▸ TASK DESCRIPTION:
Output the material below in its entirety, exactly as given.

▸ SUPPLIED MATERIAL:
================

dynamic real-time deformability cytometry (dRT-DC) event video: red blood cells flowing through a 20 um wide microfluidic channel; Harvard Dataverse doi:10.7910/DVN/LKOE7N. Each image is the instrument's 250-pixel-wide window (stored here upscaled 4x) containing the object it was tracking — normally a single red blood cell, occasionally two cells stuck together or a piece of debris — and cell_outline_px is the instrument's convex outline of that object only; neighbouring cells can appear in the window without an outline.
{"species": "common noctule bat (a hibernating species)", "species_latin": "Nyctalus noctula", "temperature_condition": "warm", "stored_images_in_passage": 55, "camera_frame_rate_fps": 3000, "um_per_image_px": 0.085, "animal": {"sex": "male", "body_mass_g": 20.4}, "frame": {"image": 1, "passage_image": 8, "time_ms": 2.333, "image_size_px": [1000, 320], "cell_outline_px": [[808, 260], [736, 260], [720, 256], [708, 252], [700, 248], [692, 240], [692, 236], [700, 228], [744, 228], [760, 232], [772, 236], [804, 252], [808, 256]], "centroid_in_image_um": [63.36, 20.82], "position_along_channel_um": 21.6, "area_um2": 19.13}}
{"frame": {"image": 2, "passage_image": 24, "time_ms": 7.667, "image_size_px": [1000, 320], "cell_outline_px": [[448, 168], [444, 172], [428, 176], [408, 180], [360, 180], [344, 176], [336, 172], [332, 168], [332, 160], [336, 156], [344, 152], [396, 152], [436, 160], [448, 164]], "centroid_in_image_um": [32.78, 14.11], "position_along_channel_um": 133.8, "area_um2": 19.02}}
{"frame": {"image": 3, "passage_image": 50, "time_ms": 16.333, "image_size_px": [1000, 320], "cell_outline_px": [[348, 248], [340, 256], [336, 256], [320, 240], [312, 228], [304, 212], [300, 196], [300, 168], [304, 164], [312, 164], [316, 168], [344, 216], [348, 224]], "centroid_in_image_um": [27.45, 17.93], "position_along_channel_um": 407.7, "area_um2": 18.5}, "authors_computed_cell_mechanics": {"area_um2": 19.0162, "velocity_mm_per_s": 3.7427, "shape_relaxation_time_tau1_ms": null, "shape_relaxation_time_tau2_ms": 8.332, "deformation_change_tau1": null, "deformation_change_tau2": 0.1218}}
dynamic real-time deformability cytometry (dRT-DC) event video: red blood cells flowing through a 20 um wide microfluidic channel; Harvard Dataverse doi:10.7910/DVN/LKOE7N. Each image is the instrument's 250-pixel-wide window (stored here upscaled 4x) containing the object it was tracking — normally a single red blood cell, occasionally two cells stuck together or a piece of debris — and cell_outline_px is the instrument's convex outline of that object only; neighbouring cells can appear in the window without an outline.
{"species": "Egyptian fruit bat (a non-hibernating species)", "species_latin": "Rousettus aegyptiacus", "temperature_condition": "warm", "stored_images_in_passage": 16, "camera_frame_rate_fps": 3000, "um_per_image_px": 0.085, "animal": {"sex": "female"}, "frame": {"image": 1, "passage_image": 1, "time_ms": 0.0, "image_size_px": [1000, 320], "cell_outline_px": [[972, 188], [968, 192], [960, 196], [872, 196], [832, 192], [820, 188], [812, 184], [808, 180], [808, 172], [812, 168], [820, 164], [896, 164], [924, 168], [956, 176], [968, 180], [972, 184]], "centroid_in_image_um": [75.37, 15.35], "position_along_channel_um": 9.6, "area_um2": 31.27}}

================

▸ TASK ANSWER:
dynamic real-time deformability cytometry (dRT-DC) event video: red blood cells flowing through a 20 um wide microfluidic channel; Harvard Dataverse doi:10.7910/DVN/LKOE7N. Each image is the instrument's 250-pixel-wide window (stored here upscaled 4x) containing the object it was tracking — normally a single red blood cell, occasionally two cells stuck together or a piece of debris — and cell_outline_px is the instrument's convex outline of that object only; neighbouring cells can appear in the window without an outline.
{"species": "common noctule bat (a hibernating species)", "species_latin": "Nyctalus noctula", "temperature_condition": "warm", "stored_images_in_passage": 55, "camera_frame_rate_fps": 3000, "um_per_image_px": 0.085, "animal": {"sex": "male", "body_mass_g": 20.4}, "frame": {"image": 1, "passage_image": 8, "time_ms": 2.333, "image_size_px": [1000, 320], "cell_outline_px": [[808, 260], [736, 260], [720, 256], [708, 252], [700, 248], [692, 240], [692, 236], [700, 228], [744, 228], [760, 232], [772, 236], [804, 252], [808, 256]], "centroid_in_image_um": [63.36, 20.82], "position_along_channel_um": 21.6, "area_um2": 19.13}}
{"frame": {"image": 2, "passage_image": 24, "time_ms": 7.667, "image_size_px": [1000, 320], "cell_outline_px": [[448, 168], [444, 172], [428, 176], [408, 180], [360, 180], [344, 176], [336, 172], [332, 168], [332, 160], [336, 156], [344, 152], [396, 152], [436, 160], [448, 164]], "centroid_in_image_um": [32.78, 14.11], "position_along_channel_um": 133.8, "area_um2": 19.02}}
{"frame": {"image": 3, "passage_image": 50, "time_ms": 16.333, "image_size_px": [1000, 320], "cell_outline_px": [[348, 248], [340, 256], [336, 256], [320, 240], [312, 228], [304, 212], [300, 196], [300, 168], [304, 164], [312, 164], [316, 168], [344, 216], [348, 224]], "centroid_in_image_um": [27.45, 17.93], "position_along_channel_um": 407.7, "area_um2": 18.5}, "authors_computed_cell_mechanics": {"area_um2": 19.0162, "velocity_mm_per_s": 3.7427, "shape_relaxation_time_tau1_ms": null, "shape_relaxation_time_tau2_ms": 8.332, "deformation_change_tau1": null, "deformation_change_tau2": 0.1218}}
dynamic real-time deformability cytometry (dRT-DC) event video: red blood cells flowing through a 20 um wide microfluidic channel; Harvard Dataverse doi:10.7910/DVN/LKOE7N. Each image is the instrument's 250-pixel-wide window (stored here upscaled 4x) containing the object it was tracking — normally a single red blood cell, occasionally two cells stuck together or a piece of debris — and cell_outline_px is the instrument's convex outline of that object only; neighbouring cells can appear in the window without an outline.
{"species": "Egyptian fruit bat (a non-hibernating species)", "species_latin": "Rousettus aegyptiacus", "temperature_condition": "warm", "stored_images_in_passage": 16, "camera_frame_rate_fps": 3000, "um_per_image_px": 0.085, "animal": {"sex": "female"}, "frame": {"image": 1, "passage_image": 1, "time_ms": 0.0, "image_size_px": [1000, 320], "cell_outline_px": [[972, 188], [968, 192], [960, 196], [872, 196], [832, 192], [820, 188], [812, 184], [808, 180], [808, 172], [812, 168], [820, 164], [896, 164], [924, 168], [956, 176], [968, 180], [972, 184]], "centroid_in_image_um": [75.37, 15.35], "position_along_channel_um": 9.6, "area_um2": 31.27}}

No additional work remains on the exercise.